Please transcribe the listing below in full, exactly as written, leaving out its pictures.

--*--

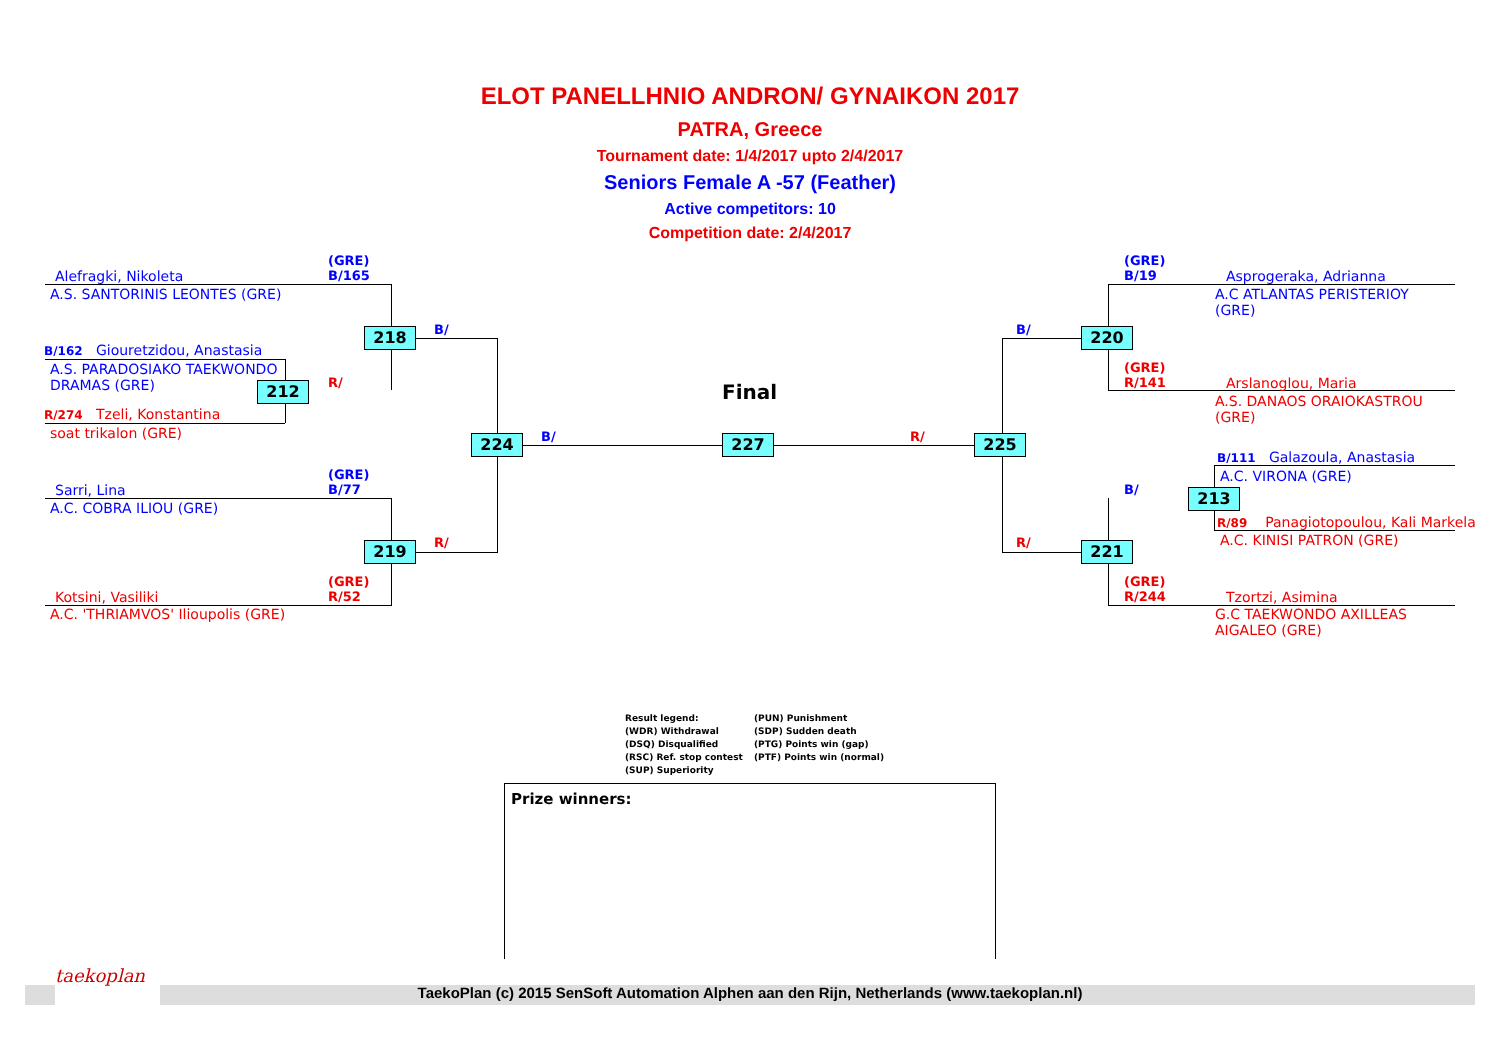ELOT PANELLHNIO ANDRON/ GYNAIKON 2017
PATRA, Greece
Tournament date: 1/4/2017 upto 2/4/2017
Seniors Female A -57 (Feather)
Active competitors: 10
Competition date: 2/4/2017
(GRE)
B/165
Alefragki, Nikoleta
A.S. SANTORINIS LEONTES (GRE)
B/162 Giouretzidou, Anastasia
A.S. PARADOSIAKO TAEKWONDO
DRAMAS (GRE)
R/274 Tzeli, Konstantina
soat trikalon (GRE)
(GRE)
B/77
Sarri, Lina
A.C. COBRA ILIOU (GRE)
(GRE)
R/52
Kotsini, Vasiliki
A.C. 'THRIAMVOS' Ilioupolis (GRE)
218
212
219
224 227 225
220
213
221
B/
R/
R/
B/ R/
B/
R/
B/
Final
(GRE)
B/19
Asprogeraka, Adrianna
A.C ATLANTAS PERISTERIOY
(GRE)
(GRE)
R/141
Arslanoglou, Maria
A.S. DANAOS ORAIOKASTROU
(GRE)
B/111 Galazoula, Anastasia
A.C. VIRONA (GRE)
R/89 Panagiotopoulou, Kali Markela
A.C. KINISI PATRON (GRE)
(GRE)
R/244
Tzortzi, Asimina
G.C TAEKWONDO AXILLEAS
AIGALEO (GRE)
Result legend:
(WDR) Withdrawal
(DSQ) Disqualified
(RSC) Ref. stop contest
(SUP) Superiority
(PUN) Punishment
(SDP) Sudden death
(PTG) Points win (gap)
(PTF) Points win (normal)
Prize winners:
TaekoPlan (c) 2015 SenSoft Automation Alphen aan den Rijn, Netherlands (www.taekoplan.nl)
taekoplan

--*--

• **Worked solution**:
ELOT PANELLHNIO ANDRON/ GYNAIKON 2017
PATRA, Greece
Tournament date: 1/4/2017 upto 2/4/2017
Seniors Female A -57 (Feather)
Active competitors: 10
Competition date: 2/4/2017
(GRE)
B/165
Alefragki, Nikoleta
A.S. SANTORINIS LEONTES (GRE)
B/162 Giouretzidou, Anastasia
A.S. PARADOSIAKO TAEKWONDO
DRAMAS (GRE)
R/274 Tzeli, Konstantina
soat trikalon (GRE)
(GRE)
B/77
Sarri, Lina
A.C. COBRA ILIOU (GRE)
(GRE)
R/52
Kotsini, Vasiliki
A.C. 'THRIAMVOS' Ilioupolis (GRE)
218
212
219
224 227 225
220
213
221
B/
R/
R/
B/ R/
B/
R/
B/
Final
(GRE)
B/19
Asprogeraka, Adrianna
A.C ATLANTAS PERISTERIOY
(GRE)
(GRE)
R/141
Arslanoglou, Maria
A.S. DANAOS ORAIOKASTROU
(GRE)
B/111 Galazoula, Anastasia
A.C. VIRONA (GRE)
R/89 Panagiotopoulou, Kali Markela
A.C. KINISI PATRON (GRE)
(GRE)
R/244
Tzortzi, Asimina
G.C TAEKWONDO AXILLEAS
AIGALEO (GRE)
Result legend:
(WDR) Withdrawal
(DSQ) Disqualified
(RSC) Ref. stop contest
(SUP) Superiority
(PUN) Punishment
(SDP) Sudden death
(PTG) Points win (gap)
(PTF) Points win (normal)
Prize winners:
TaekoPlan (c) 2015 SenSoft Automation Alphen aan den Rijn, Netherlands (www.taekoplan.nl)
taekoplan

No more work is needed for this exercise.